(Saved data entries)
══════════════════════════════
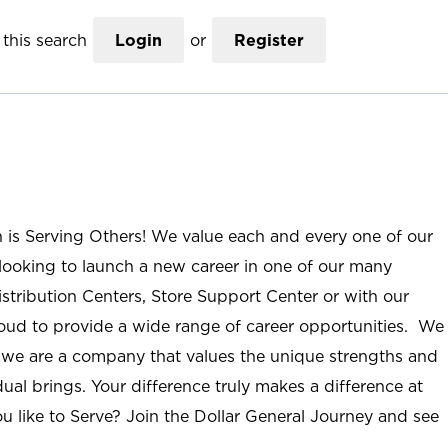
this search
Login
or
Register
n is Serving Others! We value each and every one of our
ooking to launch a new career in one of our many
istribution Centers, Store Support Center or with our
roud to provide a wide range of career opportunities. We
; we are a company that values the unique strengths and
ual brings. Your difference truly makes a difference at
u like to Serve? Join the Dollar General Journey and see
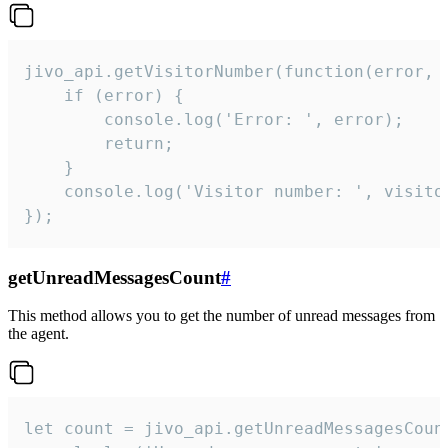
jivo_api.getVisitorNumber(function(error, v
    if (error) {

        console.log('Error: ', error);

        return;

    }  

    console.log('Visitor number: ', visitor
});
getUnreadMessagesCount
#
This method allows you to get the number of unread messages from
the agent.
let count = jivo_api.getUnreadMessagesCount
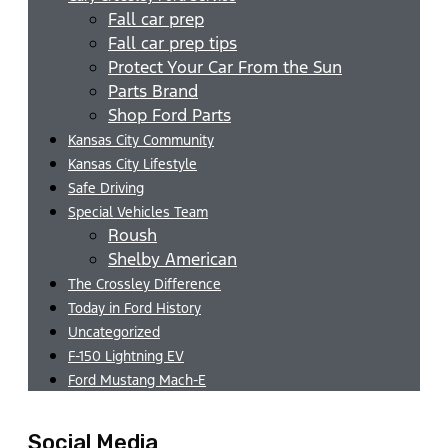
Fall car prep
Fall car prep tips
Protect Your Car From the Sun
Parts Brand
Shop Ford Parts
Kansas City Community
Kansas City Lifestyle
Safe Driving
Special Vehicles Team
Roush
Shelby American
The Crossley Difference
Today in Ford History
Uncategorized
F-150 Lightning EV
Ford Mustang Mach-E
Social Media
══════════════════════════════
▸ **EXERCISE DESCRIPTION**:
Leave out the pictures and output the rest of the records exactly.

▸ **WRITTEN RESPONSE**:
this search
Login
or
Register
n is Serving Others! We value each and every one of our
ooking to launch a new career in one of our many
istribution Centers, Store Support Center or with our
roud to provide a wide range of career opportunities. We
; we are a company that values the unique strengths and
ual brings. Your difference truly makes a difference at
u like to Serve? Join the Dollar General Journey and see
jivo_api.getVisitorNumber(function(error, v
    if (error) {

        console.log('Error: ', error);

        return;

    }  

    console.log('Visitor number: ', visitor
});
getUnreadMessagesCount
#
This method allows you to get the number of unread messages from
the agent.
let count = jivo_api.getUnreadMessagesCount
Fall car prep
Fall car prep tips
Protect Your Car From the Sun
Parts Brand
Shop Ford Parts
Kansas City Community
Kansas City Lifestyle
Safe Driving
Special Vehicles Team
Roush
Shelby American
The Crossley Difference
Today in Ford History
Uncategorized
F-150 Lightning EV
Ford Mustang Mach-E
Social Media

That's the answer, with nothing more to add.